2023-07-21 |  Clare Allan

Since the IR35 reforms came into effect in April 2021, we have seen an increase in contractors moving away from self-employed to employed status. With the responsibility of determining contractor employment status now sitting with clients, we have seen many of them issuing blanket bans on the use of contractors, and our framework agreements with them reflect that. This blanket response seems to be changing and is now, to some extent, being reversed, with some clients perhaps pondering whether this rule may have precluded them from accessing the very best contractor talent.

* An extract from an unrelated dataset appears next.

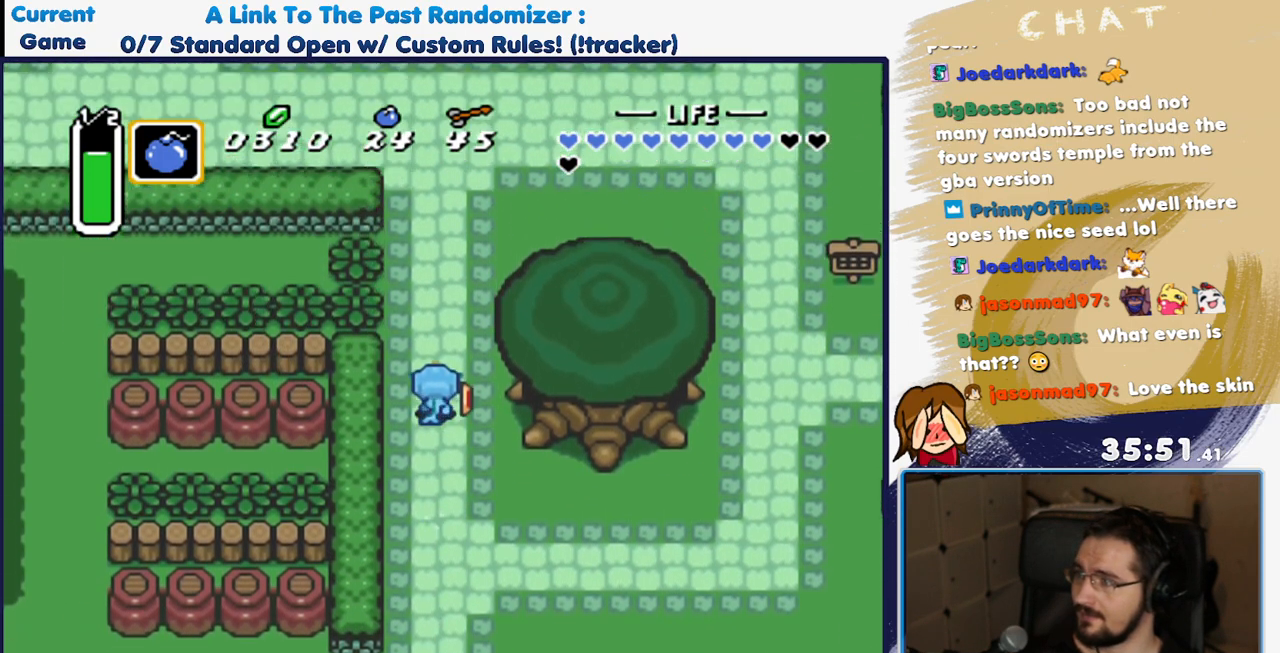
{"dt_ms": 500, "buttons": ["A", "DPAD_LEFT"], "events": [[417, "DPAD_LEFT", "down"], [467, "A", "down"]]}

We decided to test what we’ve anecdotally noticed, and performed some analysis on our client base (mostly London-based wealth and asset managers and insurance companies). 17% of clients who preferred a ‘blanket ban’ on outside IR35 contractors have moved to an arguably more pragmatic approach, and now routinely perform CEST assessments on individuals to accurately determine their employment status.  

We’ve also seen a change in contractors’ appetite to work on an inside IR35 basis. Back in 2021, many of our long-term contractors dissolved their limited companies and took permanent, fixed-term or inside IR35 roles. The reasoning behind this includes:

  • An unwillingness to continue to concern themselves with tax affairs when outside IR35 roles seem few and far between
  • A desire for the stability of a perm or fixed-term role in an uncertain market
  • An unwillingness to risk HMRC investigation which could theoretically go back years
  • Reluctance to undertake further administrative burdens, e.g. tracking potential substitutes, keeping tabs on personal working patterns, etc. 

This could be coming full circle now that contractors are noticing a slight increase in the number of outside IR35 roles in the market. However, when approached about inside IR35 roles, the answer is a little more frequently: ‘No, thank you’. In fact, there is an increasing school of thought that it is merely a matter of time before a contractor legally challenges a company which has a blanket ban on outside IR35 engagements. Perhaps by unilaterally refusing to perform a CEST assessment, a company is derelict in its duty of determining the contractor’s status?

In my view, while this change in view is in many ways a step forward for the contracting market, it still remains to be seen as to what action HMRC will take. As it stands, HMRC does not have to give a reason for opening an enquiry, an IR35 investigation, or an off-payroll working rules enquiry, so there is no way of understanding exactly what provoked the Revenue’s scrutiny.

What we need to remember is that HMRC has access to a huge database of information to aid them in their goal to ensure every taxpayer in the country contributes the right amount of tax to the pot. As contractors clearly aren’t an exception, it will be interesting to see how the contractor market will evolve over the coming months.